═══ Source material ═══

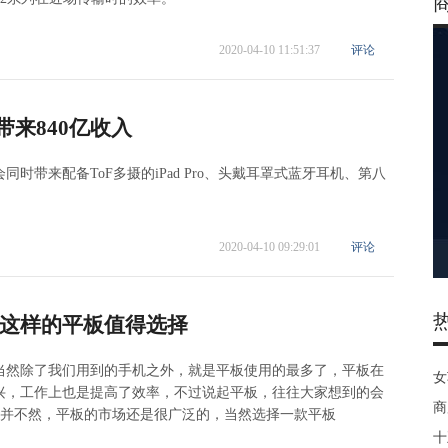
2020-04-10 11:51:37
评论
将带来840亿收入
时带来配备ToF多摄的iPad Pro、头戴耳罩式蓝牙耳机、第八
2020-04-10 09:29:01
评论
这样的平板值得选择
当然除了我们用到的手机之外，就是平板使用的最多了，平板在
女
兴，工作上也是提高了效率，不过说起平板，往往大家想到的会
商
，其实并不然，平板的市场还是很广泛的，当然选择一款平板
十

═══

- [Brief] Before duplicating the entries above, strip out the pictures and keep the rest exact.

- [Answer for this exercise]
2020-04-10 11:51:37
评论
将带来840亿收入
时带来配备ToF多摄的iPad Pro、头戴耳罩式蓝牙耳机、第八
2020-04-10 09:29:01
评论
这样的平板值得选择
当然除了我们用到的手机之外，就是平板使用的最多了，平板在
女
兴，工作上也是提高了效率，不过说起平板，往往大家想到的会
商
，其实并不然，平板的市场还是很广泛的，当然选择一款平板
十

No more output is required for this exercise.